* _EXTRACT TO READ_
★ ★ ★

Joe Biden at Northwestern University

Vice President Joe Biden spoke at Kellogg School of Management at Northwestern University Friday, March 9, 2018, to deliver a special address on the unequal economic growth in America. (Photos by Rob Hart.)

Last Friday, March 9, former Vice President Joe Biden took the stage in the soaring three-story atrium of Kellogg School of Management’s Global Hub building on Northwestern University’s Evanston campus. The packed house consisted primarily of Kellogg School of Management students, with Biden’s speech made accessible to the public via live stream.

Kellogg Dean of Students Sally Blount opened the event, briefly noting the many Kellogg alums who have careers in government and public service and highlighting the school’s emphasis on its Kellogg Public Private Initiative, which focuses on necessary intersection of business and public policy. Following Ms. Blount, Ben Harris, the former chief economist for Vice President Biden and a Kellogg visiting professor, gave a brief introduction to his former boss. Mr. Harris recounted that the universal reaction to Biden, in his experience, had been that Biden is “genuine, authentic, and he gets it.” After Harris’ remarks, Biden entered the stage to thunderous applause from the crowd. Here are some of the highlights from his speech.

“Flattery is great as long as you don’t inhale,” a quote attributed to Adlai Stevenson, was Biden’s means to opening his remarks. He then appealed to the audience, giving some flattery to Chicago, noting his family connections to the area, and his own perception that Chicagoans claim to have invented almost everything, from ice cream to drawbridges.

Women in the workforce

The first portion of Biden’s speech was dedicated to observations on women in the workforce. He noted that Kellogg was the only top ranked business school with a female dean, and then spoke of a Chinese expression, translating as “women hold up half the sky.” Biden suggested that for a 21st century society to succeed, it must harness all of its brain power. Addressing the women in the audience specifically, he said there is nothing that men can do that women cannot.

★ ★ ★

* _WORK INSTRUCTIONS_
(1) In the article on Joe Biden's speech at Northwestern, rename "special address" as "keynote address" in the passage starting with "Vice President Joe Biden spoke" and going on through "by Rob Hart.)".
(2) According to the article on Joe Biden's speech at Northwestern, who gave the brief introduction of Biden before he came on stage?
(3) Pick up the article on Joe Biden's speech at Northwestern from where it stops, and carry it forward.

★ ★ ★

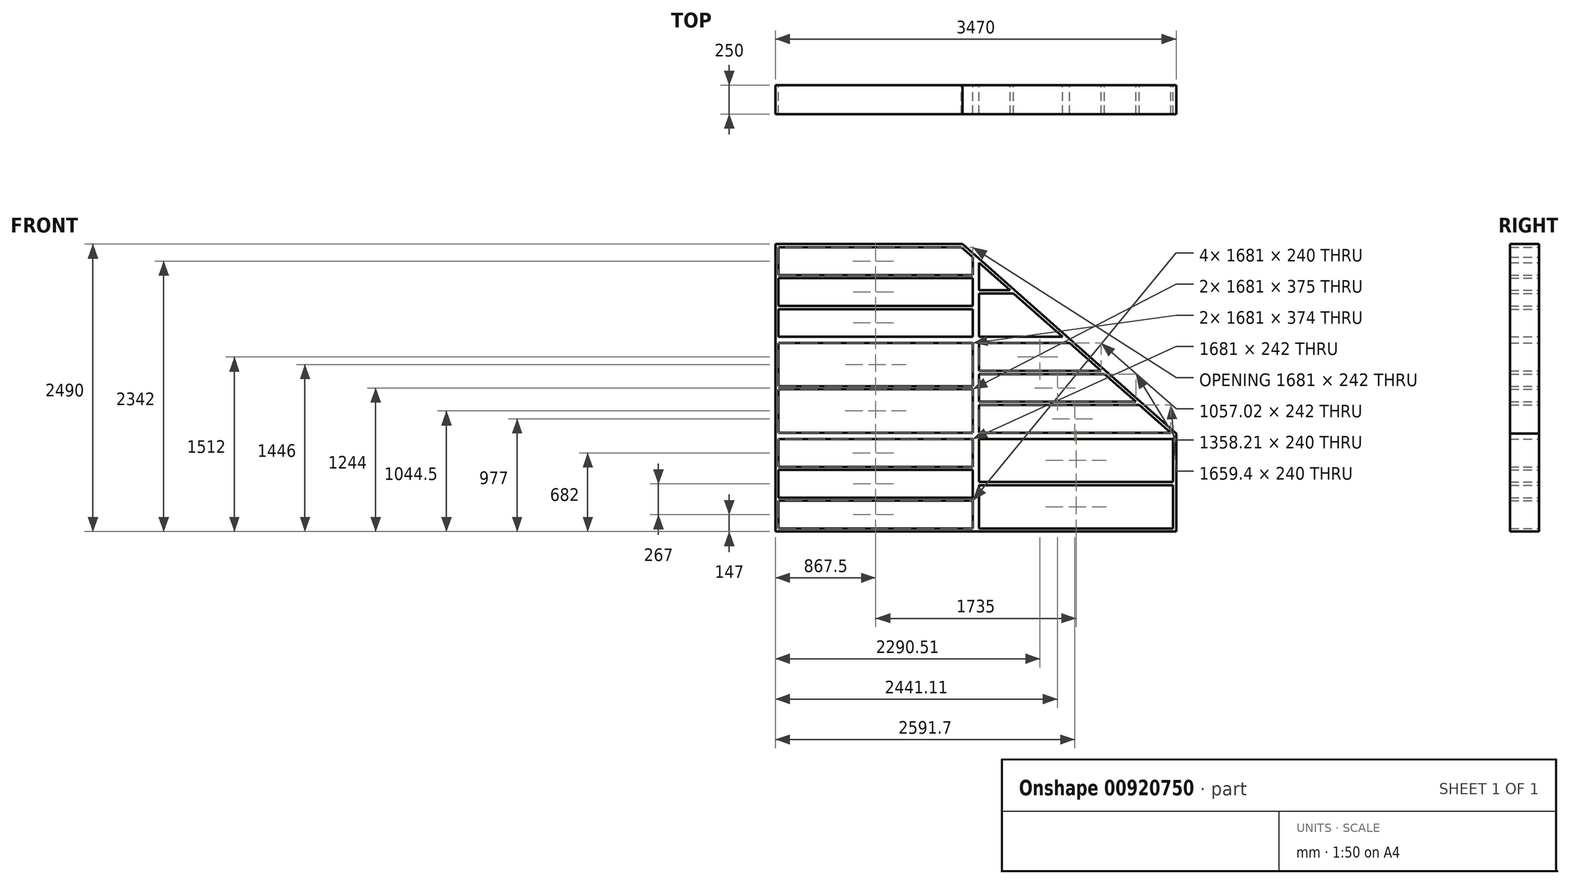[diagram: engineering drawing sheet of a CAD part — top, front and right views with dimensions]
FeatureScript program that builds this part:
annotation { "Feature Type Name" : "Feature", "Feature Type Description" : "" }
export const myFeature = defineFeature(function(context is Context, id is Id, definition is map)
    precondition{}
    {
        {
            var Q0;
            Q0=qCreatedBy(makeId("Front.planeOp"),FACE);
            var sketch = newSketch(context, id + "F0", { "sketchPlane" : qUnion([Q0])});
            skLineSegment(sketch, "E0.bottom", {"start": v(0, 0) * mm, "end": v(3470, 0) * mm});
            skLineSegment(sketch, "E0.top", {"start": v(0, 2490) * mm, "end": v(1620, 2490) * mm});
            skLineSegment(sketch, "E0.left", {"start": v(0, 0) * mm, "end": v(0, 2490) * mm});
            skLineSegment(sketch, "E0.right", {"start": v(3470, 0) * mm, "end": v(3470, 850) * mm});
            skLineSegment(sketch, "E1", {"start": v(1620, 2490) * mm, "end": v(3470, 850) * mm});
            skSolve(sketch);
        }
        {
            var Q0;
            Q0=makeQuery(id+"F0.imprint","IMPRINT",FACE,{"disambiguationData":[TD([[makeQuery(id+"F0.imprint","IMPRINT",EDGE,{"derivedFrom":sQuery(id+"F0.wireOp",EDGE,"E0.bottom")}),1.0]])]});
            var sketch = newSketch(context, id + "F1", { "sketchPlane" : qUnion([Q0])});
            skLineSegment(sketch, "E2.bottom", {"start": v(0, 0) * mm, "end": v(1735, 0) * mm});
            skLineSegment(sketch, "E2.top", {"start": v(0, 830) * mm, "end": v(1735, 830) * mm});
            skLineSegment(sketch, "E2.left", {"start": v(0, 0) * mm, "end": v(0, 830) * mm});
            skLineSegment(sketch, "E2.right", {"start": v(1735, 0) * mm, "end": v(1735, 830) * mm});
            skLineSegment(sketch, "E3.top", {"start": v(0, 1660) * mm, "end": v(1735, 1660) * mm});
            skLineSegment(sketch, "E3.left", {"start": v(0, 830) * mm, "end": v(0, 1660) * mm});
            skLineSegment(sketch, "E3.right", {"start": v(1735, 830) * mm, "end": v(1735, 1660) * mm});
            skLineSegment(sketch, "E4.0", {"start": v(27, 857) * mm, "end": v(27, 1232) * mm});
            skLineSegment(sketch, "E5.0", {"start": v(27, 1633) * mm, "end": v(1708, 1633) * mm});
            skLineSegment(sketch, "E6.0", {"start": v(1708, 857) * mm, "end": v(1708, 1232) * mm});
            skLineSegment(sketch, "E7.0", {"start": v(27, 857) * mm, "end": v(1708, 857) * mm});
            skLineSegment(sketch, "E8.bottom", {"start": v(27, 803) * mm, "end": v(1708, 803) * mm});
            skLineSegment(sketch, "E8.top", {"start": v(27, 27) * mm, "end": v(1708, 27) * mm});
            skLineSegment(sketch, "E8.left", {"start": v(27, 803) * mm, "end": v(27, 561) * mm});
            skLineSegment(sketch, "E8.right", {"start": v(1708, 803) * mm, "end": v(1708, 561) * mm});
            skLineSegment(sketch, "E9.0", {"start": v(1620, 2490) * mm, "end": v(3470, 850) * mm});
            skLineSegment(sketch, "E9.1", {"start": v(0, 2490) * mm, "end": v(1620, 2490) * mm});
            skLineSegment(sketch, "E9.2", {"start": v(3470, 0) * mm, "end": v(3470, 850) * mm});
            skLineSegment(sketch, "E10", {"start": v(0, 1660) * mm, "end": v(0, 2490) * mm});
            skLineSegment(sketch, "E11", {"start": v(1735, 1660) * mm, "end": v(1735, 2388.05) * mm});
            skLineSegment(sketch, "E12.bottom", {"start": v(1735, 830) * mm, "end": v(3470, 830) * mm});
            skLineSegment(sketch, "E12.top", {"start": v(1735, 0) * mm, "end": v(3470, 0) * mm});
            skLineSegment(sketch, "E12.left", {"start": v(1735, 830) * mm, "end": v(1735, 0) * mm});
            skLineSegment(sketch, "E12.right", {"start": v(3470, 830) * mm, "end": v(3470, 0) * mm});
            skLineSegment(sketch, "E13.top", {"start": v(1735, 1660) * mm, "end": v(2556.28, 1660) * mm});
            skLineSegment(sketch, "E13.right", {"start": v(3470, 830) * mm, "end": v(3470, 850) * mm});
            skLineSegment(sketch, "E14.bottom", {"start": v(1762, 803) * mm, "end": v(3443, 803) * mm});
            skLineSegment(sketch, "E14.top", {"start": v(1762, 27) * mm, "end": v(3443, 27) * mm});
            skLineSegment(sketch, "E14.left", {"start": v(1762, 803) * mm, "end": v(1762, 429) * mm});
            skLineSegment(sketch, "E14.right", {"start": v(3443, 803) * mm, "end": v(3443, 429) * mm});
            skLineSegment(sketch, "E15.bottom", {"start": v(1762, 1633) * mm, "end": v(2546.04, 1633) * mm});
            skLineSegment(sketch, "E15.top", {"start": v(1762, 857) * mm, "end": v(3421.4, 857) * mm});
            skLineSegment(sketch, "E15.left", {"start": v(1762, 1633) * mm, "end": v(1762, 1391) * mm});
            skLineSegment(sketch, "E16", {"start": v(2546.04, 1633) * mm, "end": v(2819.02, 1391) * mm});
            skLineSegment(sketch, "E17.bottom", {"start": v(27, 2463) * mm, "end": v(1609.76, 2463) * mm});
            skLineSegment(sketch, "E17.top", {"start": v(27, 1687) * mm, "end": v(1708, 1687) * mm});
            skLineSegment(sketch, "E17.left", {"start": v(27, 2463) * mm, "end": v(27, 2221) * mm});
            skLineSegment(sketch, "E18.bottom", {"start": v(1762, 1687) * mm, "end": v(2485.12, 1687) * mm});
            skLineSegment(sketch, "E18.left", {"start": v(1762, 1687) * mm, "end": v(1762, 2062) * mm});
            skLineSegment(sketch, "E19", {"start": v(1762, 2328.04) * mm, "end": v(2031.65, 2089) * mm});
            skLineSegment(sketch, "E20", {"start": v(1609.76, 2463) * mm, "end": v(1708, 2375.9) * mm});
            skLineSegment(sketch, "E21.trimOffspring", {"start": v(1708, 2375.9) * mm, "end": v(1708, 2221) * mm});
            skLineSegment(sketch, "E22.bottom", {"start": v(27, 561) * mm, "end": v(1708, 561) * mm});
            skLineSegment(sketch, "E22.top", {"start": v(27, 534) * mm, "end": v(1708, 534) * mm});
            skLineSegment(sketch, "E23.bottom", {"start": v(27, 1954) * mm, "end": v(1708, 1954) * mm});
            skLineSegment(sketch, "E23.top", {"start": v(27, 1927) * mm, "end": v(1708, 1927) * mm});
            skLineSegment(sketch, "E24.bottom", {"start": v(27, 2221) * mm, "end": v(1708, 2221) * mm});
            skLineSegment(sketch, "E24.top", {"start": v(27, 2194) * mm, "end": v(1708, 2194) * mm});
            skLineSegment(sketch, "E25.bottom", {"start": v(1762, 2089) * mm, "end": v(2031.65, 2089) * mm});
            skLineSegment(sketch, "E25.top", {"start": v(1762, 2062) * mm, "end": v(2062.1, 2062) * mm});
            skLineSegment(sketch, "E26.trimOffspring", {"start": v(1762, 2089) * mm, "end": v(1762, 2328.04) * mm});
            skLineSegment(sketch, "E27.trimOffspring", {"start": v(2062.1, 2062) * mm, "end": v(2485.12, 1687) * mm});
            skLineSegment(sketch, "E28.trimOffspring", {"start": v(27, 534) * mm, "end": v(27, 294) * mm});
            skLineSegment(sketch, "E29.trimOffspring", {"start": v(27, 2194) * mm, "end": v(27, 1954) * mm});
            skLineSegment(sketch, "E30.trimOffspring", {"start": v(27, 1927) * mm, "end": v(27, 1687) * mm});
            skLineSegment(sketch, "E31.trimOffspring", {"start": v(1708, 2194) * mm, "end": v(1708, 1954) * mm});
            skLineSegment(sketch, "E32.trimOffspring", {"start": v(1708, 1927) * mm, "end": v(1708, 1687) * mm});
            skLineSegment(sketch, "E33.bottom", {"start": v(1762, 429) * mm, "end": v(3443, 429) * mm});
            skLineSegment(sketch, "E33.top", {"start": v(1762, 402) * mm, "end": v(3443, 402) * mm});
            skLineSegment(sketch, "E34.bottom", {"start": v(27, 294) * mm, "end": v(1708, 294) * mm});
            skLineSegment(sketch, "E34.top", {"start": v(27, 267) * mm, "end": v(1708, 267) * mm});
            skLineSegment(sketch, "E35.bottom", {"start": v(27, 1259) * mm, "end": v(1708, 1259) * mm});
            skLineSegment(sketch, "E35.top", {"start": v(27, 1232) * mm, "end": v(1708, 1232) * mm});
            skLineSegment(sketch, "E36.bottom", {"start": v(1762, 1391) * mm, "end": v(2819.02, 1391) * mm});
            skLineSegment(sketch, "E36.top", {"start": v(1762, 1364) * mm, "end": v(2849.48, 1364) * mm});
            skLineSegment(sketch, "E37.bottom", {"start": v(1762, 1124) * mm, "end": v(3120.21, 1124) * mm});
            skLineSegment(sketch, "E37.top", {"start": v(1762, 1097) * mm, "end": v(3150.67, 1097) * mm});
            skLineSegment(sketch, "E38.trimOffspring", {"start": v(3150.67, 1097) * mm, "end": v(3421.4, 857) * mm});
            skLineSegment(sketch, "E39.trimOffspring", {"start": v(2849.48, 1364) * mm, "end": v(3120.21, 1124) * mm});
            skLineSegment(sketch, "E40.trimOffspring", {"start": v(1762, 1364) * mm, "end": v(1762, 1124) * mm});
            skLineSegment(sketch, "E41.trimOffspring", {"start": v(1762, 1097) * mm, "end": v(1762, 857) * mm});
            skLineSegment(sketch, "E42.trimOffspring", {"start": v(1708, 1259) * mm, "end": v(1708, 1633) * mm});
            skLineSegment(sketch, "E43.trimOffspring", {"start": v(27, 1259) * mm, "end": v(27, 1633) * mm});
            skLineSegment(sketch, "E44.trimOffspring", {"start": v(27, 267) * mm, "end": v(27, 27) * mm});
            skLineSegment(sketch, "E45.trimOffspring", {"start": v(1708, 267) * mm, "end": v(1708, 27) * mm});
            skLineSegment(sketch, "E46.trimOffspring", {"start": v(1708, 534) * mm, "end": v(1708, 294) * mm});
            skLineSegment(sketch, "E47.trimOffspring", {"start": v(1762, 402) * mm, "end": v(1762, 27) * mm});
            skLineSegment(sketch, "E48.trimOffspring", {"start": v(3443, 402) * mm, "end": v(3443, 27) * mm});
            skSolve(sketch);
        }
        {
            var Q0;
            Q0 = qSketchRegion(id + "F1", true);
            extrude(context, id + "F2", {"entities" : qUnion([Q0]), "depth" : 250 * mm, "offsetDistance" : 25 * mm});
        }
    });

★ ★ ★

* _SOLVED TASKS_
(1)
Vice President Joe Biden spoke at Kellogg School of Management at Northwestern University Friday, March 9, 2018, to deliver a keynote address on the unequal economic growth in America. (Photos by Rob Hart.)

(2) Ben Harris, Biden's former chief economist and a Kellogg visiting professor.

(3)
Tackling geographic inequality

In his speech, Biden focused on inequality not as it relates to rich versus poor, but rather the U.S.’s geographic inequality. Biden gave examples of thriving communities that have rebounded immensely from the Great Recession, those such as Silicon Valley, New York City, Seattle, Boston, and Houston — cities that attract the best minds in the world and the money that flows to those centers of intellectual capital. Biden contrasted this with cities in the South and industrial Midwest that have seen stagnant wages and growth and a subsequent brain drain.

The causes of these geographic inequalities, according to Biden, are state laws that discriminate against labor, a hollowing out of the labor movement itself, rapid technological change, and globalization — such as the loss of manufacturing jobs to China. Biden also lamented the sense of despair in these communities that have been left behind, mentioning the decline in life expectancy in these areas for men age 40-48, with contributing causes such as feelings of depression and despair, leading to opioid abuse in increased suicide rates.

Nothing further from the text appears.